Many say they once lived in the countryside, before being forced to the city.
A sweating Alauddin, 10, has worked at a vegetable market in Dhaka for a few months now, carrying out tasks such as cleaning and shifting potatoes in metal bowls he can scarcely budge.
He said he used to study at Debraipatch Primary School, near the northeast city of Jamalpur, until a powerful flood last year wrecked the school and his family’s home and land.
They moved to a Dhaka slum, where his father now pulls a rickshaw and his mother works part-time as a cleaner at a private school.
Alauddin’s work contributes 100 taka ($1.15) a day to the family finances, money the family can’t do without, his father said.
“My children will never go back to school,” he admitted. “We are struggling with rent and our daily livelihood. How would we bear (my son’s) educational expenses?”
Mohibul Hasan Chowdhury, Bangladesh’s deputy state minister of education, said in a telephone interview with the Thomson Reuters Foundation that floods last year inundated more than 500 educational institutions in 10 districts across the country.
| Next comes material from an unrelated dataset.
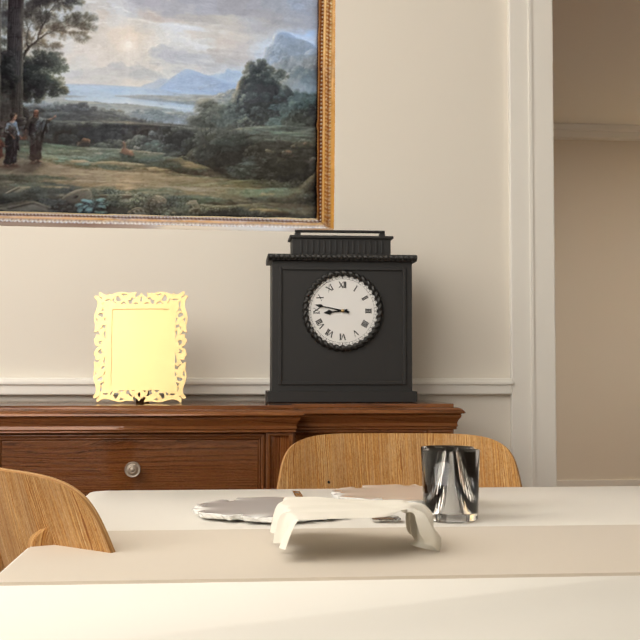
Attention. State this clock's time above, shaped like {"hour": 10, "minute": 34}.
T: {"hour": 8, "minute": 47}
While a few were entirely washed away, most have since dried out - but only a few have been repaired sufficiently to be available for classes, he said.
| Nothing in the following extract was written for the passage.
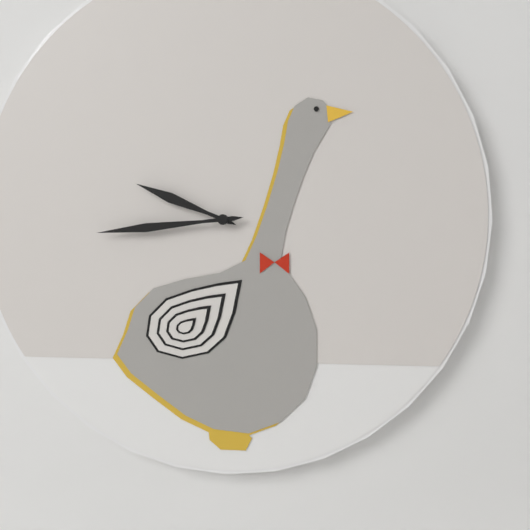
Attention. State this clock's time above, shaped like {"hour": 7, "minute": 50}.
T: {"hour": 9, "minute": 44}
The new flood-related closures come on the heels of long pandemic-related shutdowns, and mean even children who do not have to work are still out of classrooms in many places.
Bangladesh’s Annual Primary School Census for 2021 showed 10.24 million students attending 65,000 government primary schools - but noted the drop-out rate in 2021 was over 17 per cent, with more than 2 million children leaving classes.
Global warming impacts were a top driver of that flight from classrooms, educational officials said.
Alamgir Mohammad Mansurul Alam, director general of the Directorate of Primary Education, called the drop-out rate “alarming” and noted “one of the big reasons is climate change”.
“Last year we observed that more than 500 schools were damaged by flooding. The students could not go school for a long time,” he said in an interview.
What became evident, he said, is that “a large number of them never come back to school and are involved in different work to support their family.”
More than 14,000 private primary schools in Bangladesh also were at least temporarily shuttered by the Covid-19 pandemic, said Iqbal Bahar Chowdhury, chairman of the country’s private primary school association.
Altogether 37 million children in Bangladesh have seen their education disrupted by school closures since the start of the pandemic in 2020, according to an October report by UNICEF and UNESCO, the U.N. Educational, Scientific and Cultural Organization.
Rupa, 9, is among the children now in work instead of school.
After her family’s home in Khulna Shyamnagar was destroyed by a cyclone last year, her family came to join an aunt living in a slum near Dhaka.
Rupa’s mother eventually abandoned her blind husband, who could not work, leaving her daughter behind with him. The girl now earns 100 taka ($1.15) a day helping unload watermelons at the wharf.
“I realise it’s really hard for a little girl to work with adult workers but I’m helpless. I also have a year-old baby and family to maintain,” said her aunt, who works as a cook.
Syeda Munira Sultana, national project coordinator for the International Labour Organization in Bangladesh, said she had met many girls like Rupa, forced into work by extreme weather or other climate change impacts.
“I was surprised to see many girls younger than 10 years old working in a factory near Keraniganj, where women’s dresses are produced,” she said.
“I talked to them and they said most of them came from climate-vulnerable areas like Barisal, Khulna and Satkhira - and all of them are dropouts from school,” she added.
Children forced to work can face both physical and mental harm as well as losing their chance at an education, which can restrict their future opportunities and lead to inter-generational cycles of poverty and child labour, said Tuomo Poutiainen, director of the ILO’s Bangladesh office.
“Children are paying a high price for climate change,” added Sheldon Yett, UNICEF’s representative in Bangladesh.